UBL – banking on investments

27 Apr, 2021

2021 has started on a smooth note for banks. UBL was the latest to rake up good profit numbers for 1QCY21 – registering a massive 46 percent year-on-year increase in after-tax profits. The earning asset base averaged 10 percent higher year-on-year at Rs1.7 trillion. The net markup income slid only marginally, as the decline in net interest margins was largely in proportion with the reduction in cost of deposits.

On the advances front, domestic loan book contracted to Rs438 billion, down by 9 percent over 1QCY20. UBL puts it down to restricted credit demand due to Covid. Earning investment portfolio continued to form the major chunk of the asset base, expanding by 26 percent over 1QCY20, averaging Rs1.2 trillion for 1QCY21.

Bulk of the investment portfolio goes to government securities, with PIBs and treasury bills lining up.
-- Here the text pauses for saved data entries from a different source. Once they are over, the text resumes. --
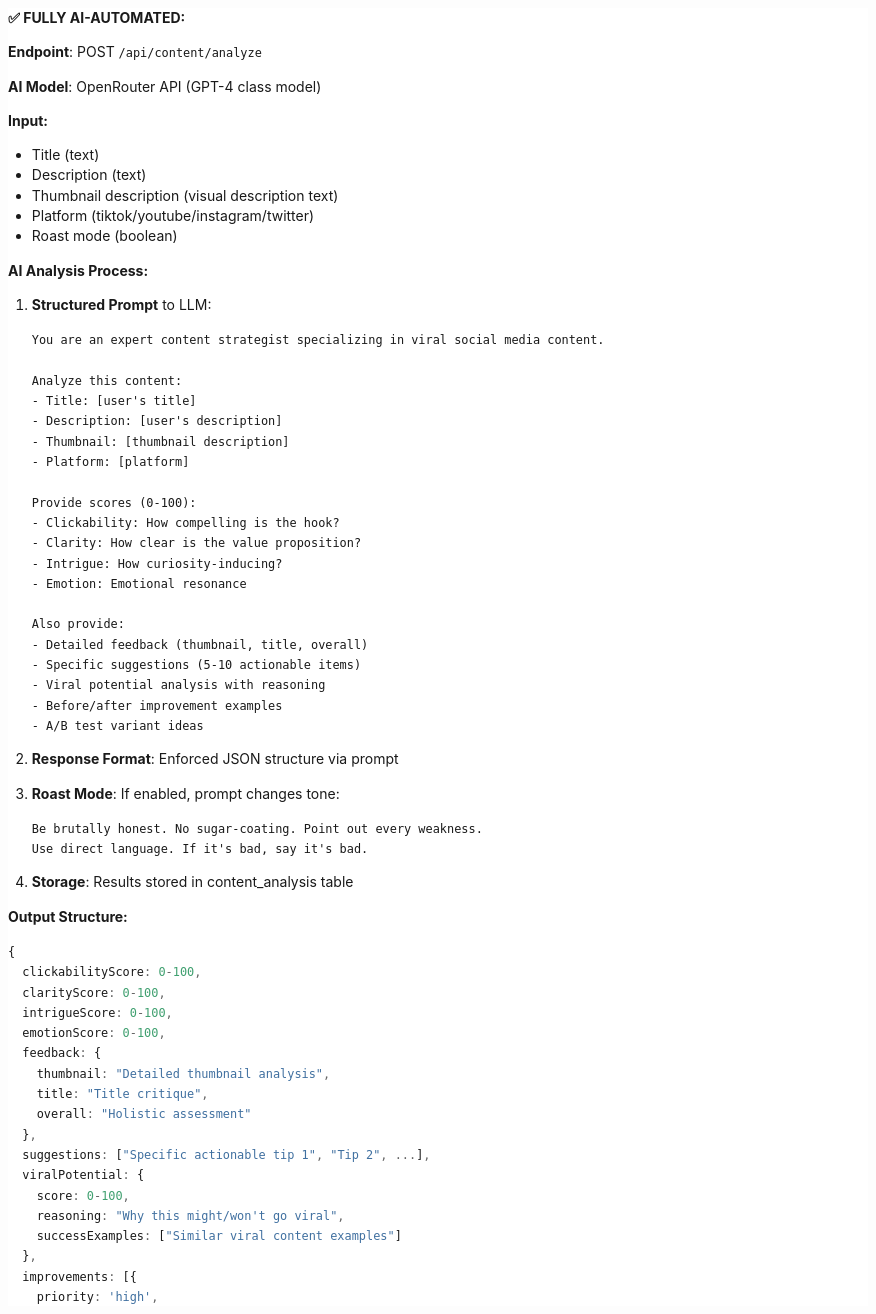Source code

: **✅ FULLY AI-AUTOMATED:**

**Endpoint**: POST `/api/content/analyze`

**AI Model**: OpenRouter API (GPT-4 class model)

**Input:**
- Title (text)
- Description (text)
- Thumbnail description (visual description text)
- Platform (tiktok/youtube/instagram/twitter)
- Roast mode (boolean)

**AI Analysis Process:**

1. **Structured Prompt** to LLM:
   ```
   You are an expert content strategist specializing in viral social media content.

   Analyze this content:
   - Title: [user's title]
   - Description: [user's description]
   - Thumbnail: [thumbnail description]
   - Platform: [platform]

   Provide scores (0-100):
   - Clickability: How compelling is the hook?
   - Clarity: How clear is the value proposition?
   - Intrigue: How curiosity-inducing?
   - Emotion: Emotional resonance

   Also provide:
   - Detailed feedback (thumbnail, title, overall)
   - Specific suggestions (5-10 actionable items)
   - Viral potential analysis with reasoning
   - Before/after improvement examples
   - A/B test variant ideas
   ```

2. **Response Format**: Enforced JSON structure via prompt

3. **Roast Mode**: If enabled, prompt changes tone:
   ```
   Be brutally honest. No sugar-coating. Point out every weakness.
   Use direct language. If it's bad, say it's bad.
   ```

4. **Storage**: Results stored in content_analysis table

**Output Structure:**
```typescript
{
  clickabilityScore: 0-100,
  clarityScore: 0-100,
  intrigueScore: 0-100,
  emotionScore: 0-100,
  feedback: {
    thumbnail: "Detailed thumbnail analysis",
    title: "Title critique",
    overall: "Holistic assessment"
  },
  suggestions: ["Specific actionable tip 1", "Tip 2", ...],
  viralPotential: {
    score: 0-100,
    reasoning: "Why this might/won't go viral",
    successExamples: ["Similar viral content examples"]
  },
  improvements: [{
    priority: 'high',
```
The securities portfolio also continues to offer decent and reliable return, having yielded a very healthy yield of 8 percent during the period. Risk-free sovereign returns at 8 percent in times of low interest rates is all banks could ask for. No wonder that the markup on advances only makes up for 29 percent of the total markup earned.

The ADR down in the early 30s is at a multiyear low, whereas the investment to deposit ratio exceeded 80 percent. On the liabilities front, the year-on-year growth remained strong, with domestic deposits rising by 19 percent, averaging Rs1.4 trillion. The focus on low-cost deposits yielded the desired results, with CASA ratio further improving to 85.6 percent.

Current deposits growth at 25 percent, along with reduction in the policy rate ensured significant reduction in average cost of deposits – which went down from 6.4 percent in the same period last year to 3.4 percent in 1QCY21.

Non-core income was once again a major supporting act, where the biggest difference was made by capital gains realized on the sale of UBL’s international foreign bonds. Double-digit growth was also recorded in bancassurance and remittance business lines. Operating expenses were kept largely in check, keeping the cost to income ratio in line with last year.

The largest difference was made by the sharp reduction in provisioning charges – which went down by nearly ten times year-on-year. Recall that UBL - in line with its de risking strategy of international loan portfolio - had opted to book aggressively last year.

Economy seems to be gradually picking up, and there is more certainty this time around the interest rates as well. Whether or not this translated into higher incidence of private sector borrowing will be interesting to see. It is not as if UBL and others are not doing pretty well without having to lend, anyways.